TEXT SECTION —
*** Begin section ***

When you arrive, take a good look around the shop. Is it clean enough and organized enough to give you confidence? If so, tell your prospect what you want. Most A&P technicians like working with willing and capable owners. But let’s be clear — you’re being evaluated too. I always enjoy working with owners, but that interest cools rapidly if I see that they don’t respect my tools, maintain the cleanliness of my shop, exhibit good work habits or aren’t willing to follow directions. The world of airplane maintenance does require a willingness to do things by the book.

The Performance Standard FAR Part 43 is titled “Maintenance, Preventive Maintenance, Rebuilding and Alteration.” Portions of the 17 paragraphs and six appendices in this part specify who can do what types of maintenance, the definitions of major and minor alterations and repairs and what’s required as far as record-keeping after maintenance. One of the most important paragraphs is 43.13 — “Performance Rules.”

*** End section ***

SUPPLIED INFORMATION —
*** Begin section ***

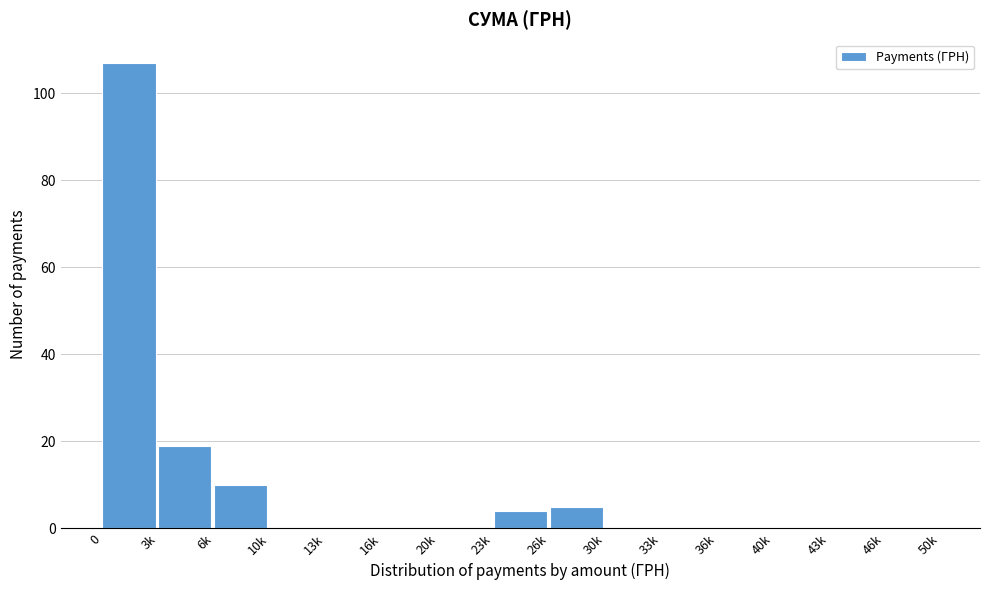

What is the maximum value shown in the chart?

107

*** End section ***

TASK ITEM —
Duplicate the aircraft maintenance text word for word, from "When you arrive, take" down to "by the book.". The material is separate from the aircraft maintenance text.

OUTPUT OF THE TASK —
When you arrive, take a good look around the shop. Is it clean enough and organized enough to give you confidence? If so, tell your prospect what you want. Most A&P technicians like working with willing and capable owners. But let’s be clear — you’re being evaluated too. I always enjoy working with owners, but that interest cools rapidly if I see that they don’t respect my tools, maintain the cleanliness of my shop, exhibit good work habits or aren’t willing to follow directions. The world of airplane maintenance does require a willingness to do things by the book.